[Dataset excerpt]
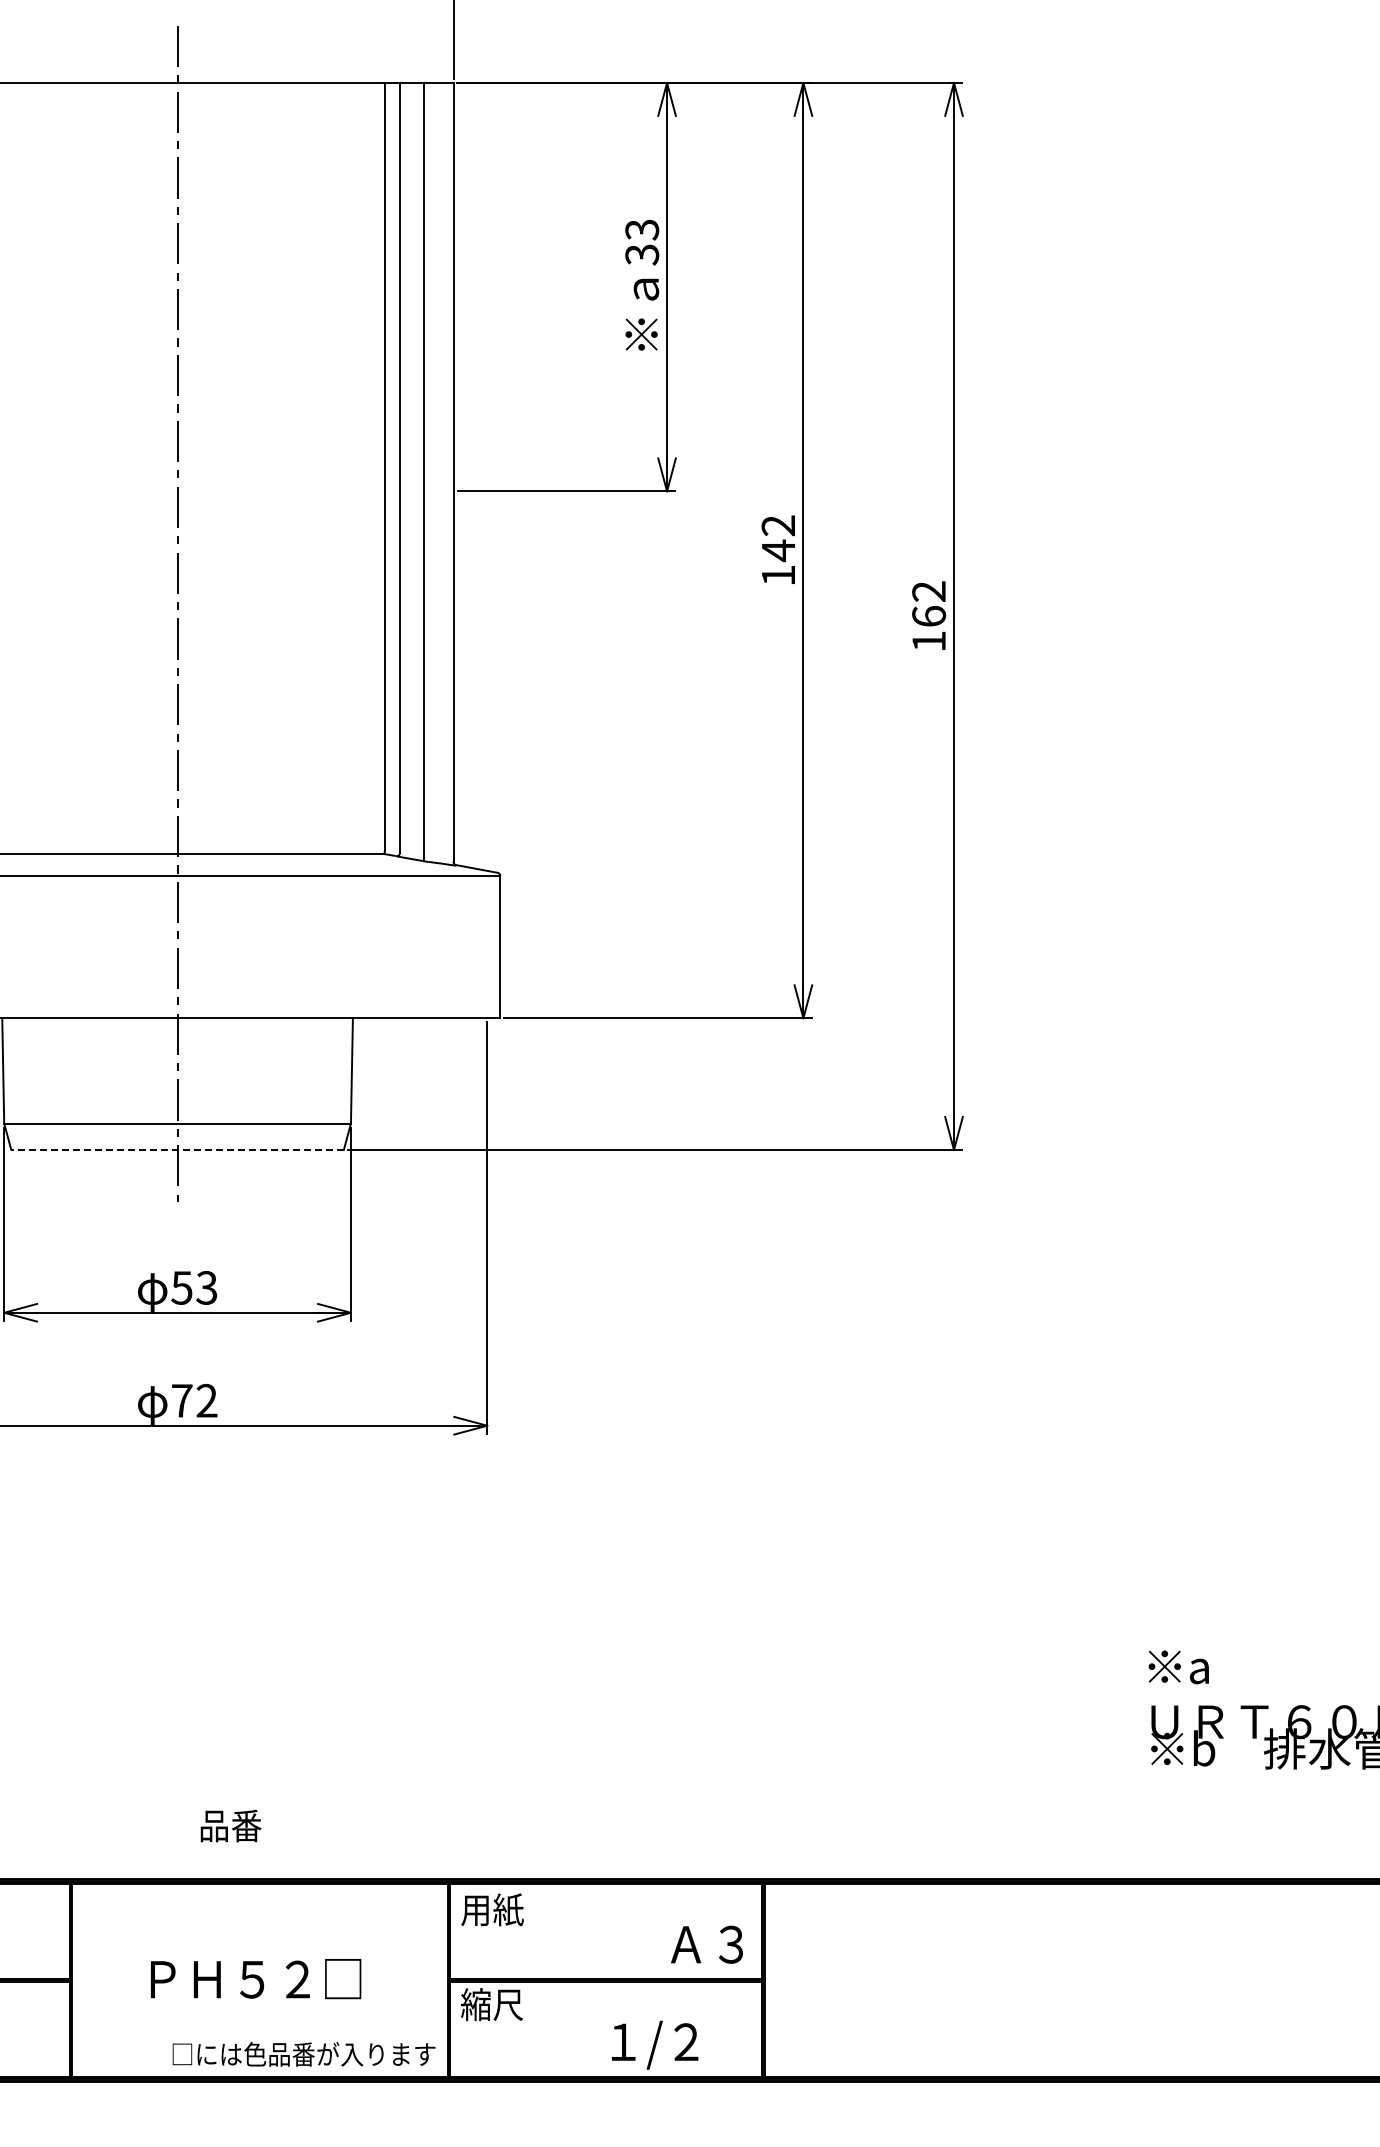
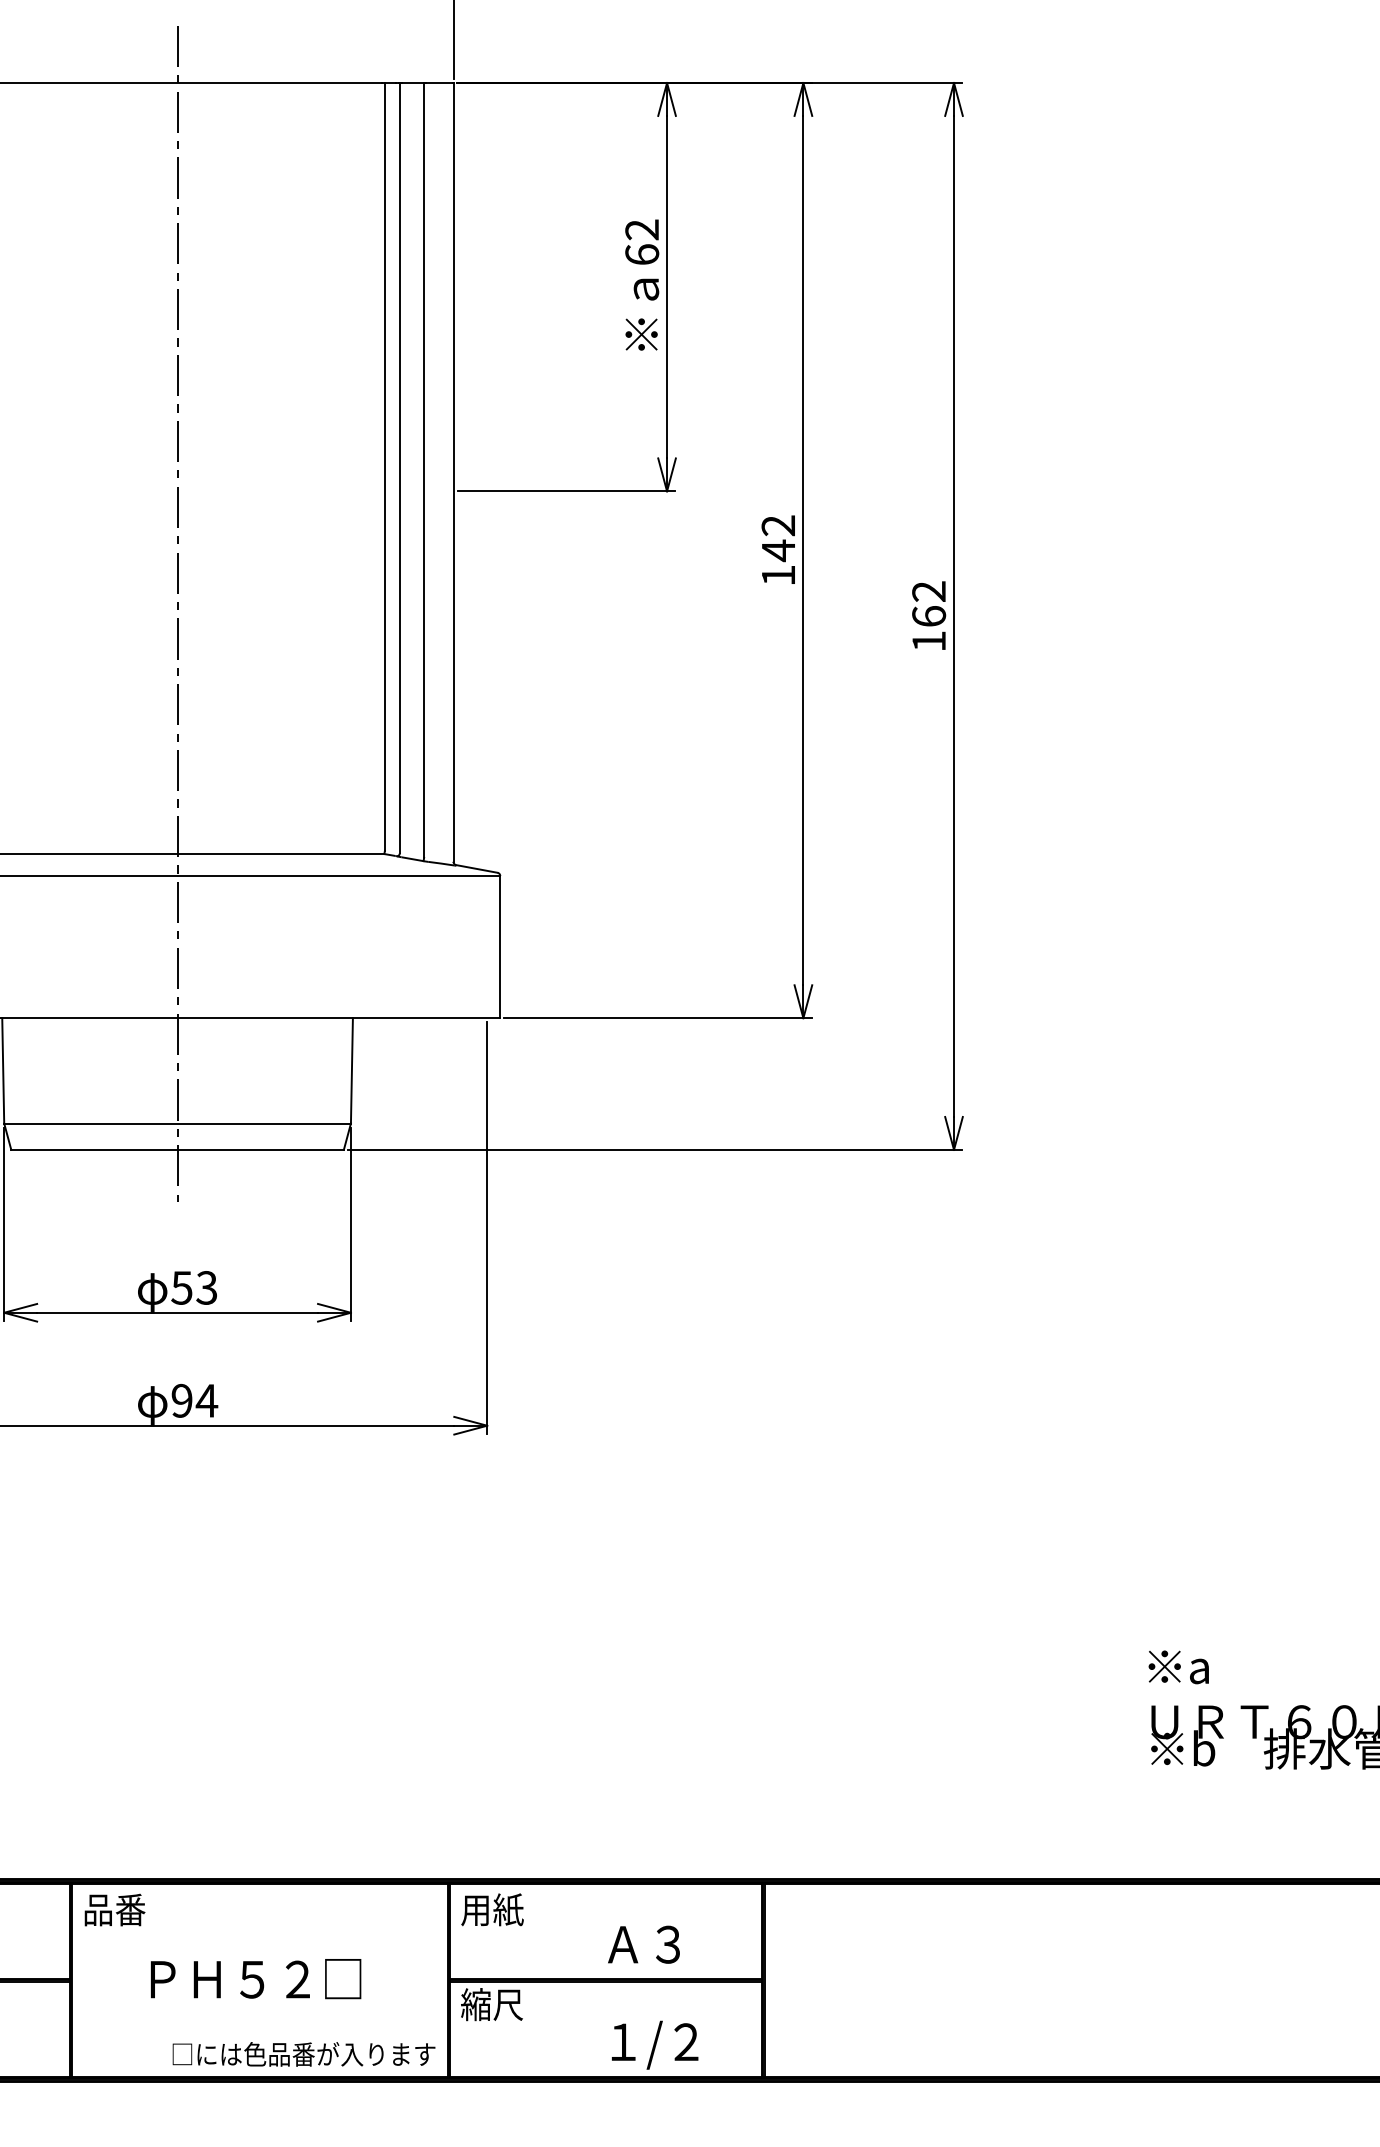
text at (642, 242): 33 -> 62
line at (177, 1149): dashed -> solid
text at (194, 1400): 72 -> 94
text at (230, 1825) position: (230, 1825) -> (114, 1909)
text at (706, 1944) position: (706, 1944) -> (643, 1944)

Task objective
Please rewrite every line of the records with "text at" renamed to "label at" and everything else left unchanged, leaving out the pictures.

Task response
label at (642, 242): 33 -> 62
line at (177, 1149): dashed -> solid
label at (194, 1400): 72 -> 94
label at (230, 1825) position: (230, 1825) -> (114, 1909)
label at (706, 1944) position: (706, 1944) -> (643, 1944)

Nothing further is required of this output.